▶ **WORK REQUEST**: The lines to transcribe run from the top of the material below to the line with "X82677000Y-31877000D03*", inclusive. Leave the pictures behind.

▶ **DATA EXTRACT**:
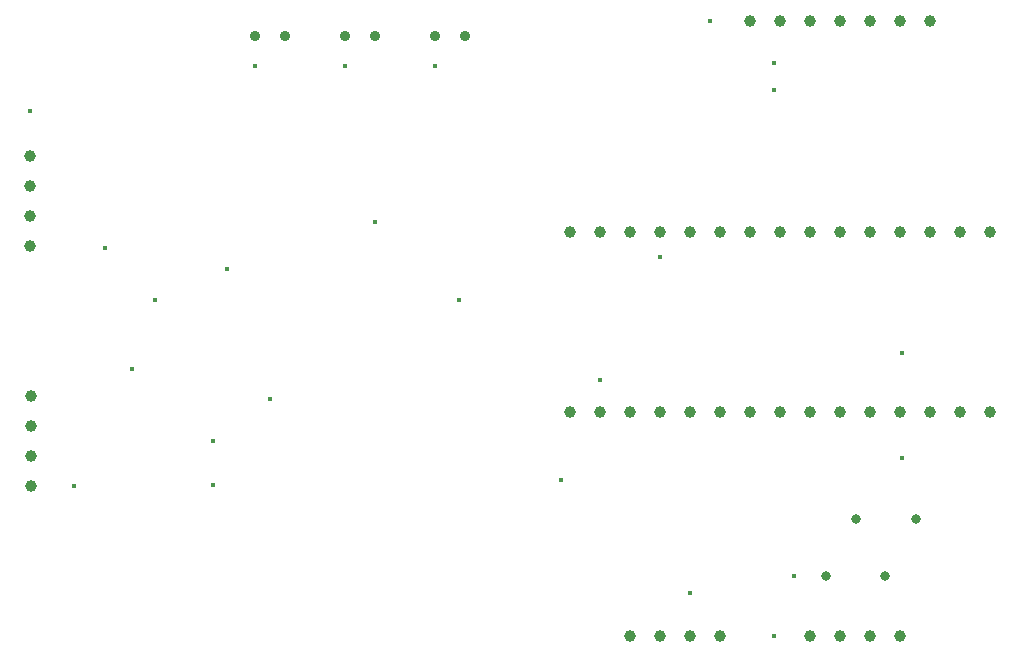
<source format=gbr>
%TF.GenerationSoftware,KiCad,Pcbnew,6.0.5-a6ca702e91~116~ubuntu20.04.1*%
%TF.CreationDate,2022-05-18T10:56:57+02:00*%
%TF.ProjectId,StationMeteo,53746174-696f-46e4-9d65-74656f2e6b69,rev?*%
%TF.SameCoordinates,PX21e9a40PY196f3b0*%
%TF.FileFunction,Plated,1,2,PTH,Drill*%
%TF.FilePolarity,Positive*%
%FSLAX46Y46*%
G04 Gerber Fmt 4.6, Leading zero omitted, Abs format (unit mm)*
G04 Created by KiCad (PCBNEW 6.0.5-a6ca702e91~116~ubuntu20.04.1) date 2022-05-18 10:56:57*
%MOMM*%
%LPD*%
G01*
G04 APERTURE LIST*
%TA.AperFunction,ViaDrill*%
%ADD10C,0.400000*%
%TD*%
%TA.AperFunction,ComponentDrill*%
%ADD11C,0.800000*%
%TD*%
%TA.AperFunction,ComponentDrill*%
%ADD12C,0.900000*%
%TD*%
%TA.AperFunction,ComponentDrill*%
%ADD13C,1.000000*%
%TD*%
G04 APERTURE END LIST*
D10*
X8890000Y-11430000D03*
X12573000Y-43180000D03*
X15240000Y-22987000D03*
X17526000Y-33274000D03*
X19431000Y-27432000D03*
X24384000Y-39370000D03*
X24384000Y-43053000D03*
X25527000Y-24765000D03*
X27940000Y-7620000D03*
X29210000Y-35814000D03*
X35560000Y-7620000D03*
X38100000Y-20828000D03*
X43180000Y-7620000D03*
X45212000Y-27432000D03*
X53848000Y-42672000D03*
X57150000Y-34163000D03*
X62230000Y-23749000D03*
X64770000Y-52197000D03*
X66421000Y-3810000D03*
X71882000Y-7366000D03*
X71882000Y-9652000D03*
X71882000Y-55880000D03*
X73533000Y-50800000D03*
X82677000Y-31877000D03*
X82677000Y-40767000D03*
D11*
%TO.C,C1*%
X76240000Y-50800000D03*
%TO.C,R1*%
X78769000Y-45974000D03*
%TO.C,C1*%
X81240000Y-50800000D03*
%TO.C,R1*%
X83849000Y-45974000D03*
D12*
%TO.C,D3*%
X27940000Y-5080000D03*
X30480000Y-5080000D03*
%TO.C,D2*%
X35560000Y-5080000D03*
X38100000Y-5080000D03*
%TO.C,D1*%
X43180000Y-5080000D03*
X45720000Y-5080000D03*
D13*
%TO.C,J3*%
X8890000Y-15240000D03*
X8890000Y-17780000D03*
X8890000Y-20320000D03*
X8890000Y-22860000D03*
%TO.C,J2*%
X8915000Y-35550000D03*
X8915000Y-38090000D03*
X8915000Y-40630000D03*
X8915000Y-43170000D03*
%TO.C,A1*%
X54610000Y-21600000D03*
X54610000Y-36840000D03*
X57150000Y-21600000D03*
X57150000Y-36840000D03*
%TO.C,J4*%
X59680000Y-55830000D03*
%TO.C,A1*%
X59690000Y-21600000D03*
X59690000Y-36840000D03*
%TO.C,J4*%
X62220000Y-55830000D03*
%TO.C,A1*%
X62230000Y-21600000D03*
X62230000Y-36840000D03*
%TO.C,J4*%
X64760000Y-55830000D03*
%TO.C,A1*%
X64770000Y-21600000D03*
X64770000Y-36840000D03*
%TO.C,J4*%
X67300000Y-55830000D03*
%TO.C,A1*%
X67310000Y-21600000D03*
X67310000Y-36840000D03*
%TO.C,J5*%
X69830000Y-3810000D03*
%TO.C,A1*%
X69850000Y-21600000D03*
X69850000Y-36840000D03*
%TO.C,J5*%
X72370000Y-3810000D03*
%TO.C,A1*%
X72390000Y-21600000D03*
X72390000Y-36840000D03*
%TO.C,J5*%
X74910000Y-3810000D03*
%TO.C,A1*%
X74930000Y-21600000D03*
X74930000Y-36840000D03*
%TO.C,J1*%
X74930000Y-55880000D03*
%TO.C,J5*%
X77450000Y-3810000D03*
%TO.C,A1*%
X77470000Y-21600000D03*
X77470000Y-36840000D03*
%TO.C,J1*%
X77470000Y-55880000D03*
%TO.C,J5*%
X79990000Y-3810000D03*
%TO.C,A1*%
X80010000Y-21600000D03*
X80010000Y-36840000D03*
%TO.C,J1*%
X80010000Y-55880000D03*
%TO.C,J5*%
X82530000Y-3810000D03*
%TO.C,A1*%
X82550000Y-21600000D03*
X82550000Y-36840000D03*
%TO.C,J1*%
X82550000Y-55880000D03*
%TO.C,J5*%
X85070000Y-3810000D03*
%TO.C,A1*%
X85090000Y-21600000D03*
X85090000Y-36840000D03*
X87630000Y-21600000D03*
X87630000Y-36840000D03*
X90170000Y-21600000D03*
X90170000Y-36840000D03*
M02*

</source>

▶ **COMPLETED TASK**:
<source format=gbr>
%TF.GenerationSoftware,KiCad,Pcbnew,6.0.5-a6ca702e91~116~ubuntu20.04.1*%
%TF.CreationDate,2022-05-18T10:56:57+02:00*%
%TF.ProjectId,StationMeteo,53746174-696f-46e4-9d65-74656f2e6b69,rev?*%
%TF.SameCoordinates,PX21e9a40PY196f3b0*%
%TF.FileFunction,Plated,1,2,PTH,Drill*%
%TF.FilePolarity,Positive*%
%FSLAX46Y46*%
G04 Gerber Fmt 4.6, Leading zero omitted, Abs format (unit mm)*
G04 Created by KiCad (PCBNEW 6.0.5-a6ca702e91~116~ubuntu20.04.1) date 2022-05-18 10:56:57*
%MOMM*%
%LPD*%
G01*
G04 APERTURE LIST*
%TA.AperFunction,ViaDrill*%
%ADD10C,0.400000*%
%TD*%
%TA.AperFunction,ComponentDrill*%
%ADD11C,0.800000*%
%TD*%
%TA.AperFunction,ComponentDrill*%
%ADD12C,0.900000*%
%TD*%
%TA.AperFunction,ComponentDrill*%
%ADD13C,1.000000*%
%TD*%
G04 APERTURE END LIST*
D10*
X8890000Y-11430000D03*
X12573000Y-43180000D03*
X15240000Y-22987000D03*
X17526000Y-33274000D03*
X19431000Y-27432000D03*
X24384000Y-39370000D03*
X24384000Y-43053000D03*
X25527000Y-24765000D03*
X27940000Y-7620000D03*
X29210000Y-35814000D03*
X35560000Y-7620000D03*
X38100000Y-20828000D03*
X43180000Y-7620000D03*
X45212000Y-27432000D03*
X53848000Y-42672000D03*
X57150000Y-34163000D03*
X62230000Y-23749000D03*
X64770000Y-52197000D03*
X66421000Y-3810000D03*
X71882000Y-7366000D03*
X71882000Y-9652000D03*
X71882000Y-55880000D03*
X73533000Y-50800000D03*
X82677000Y-31877000D03*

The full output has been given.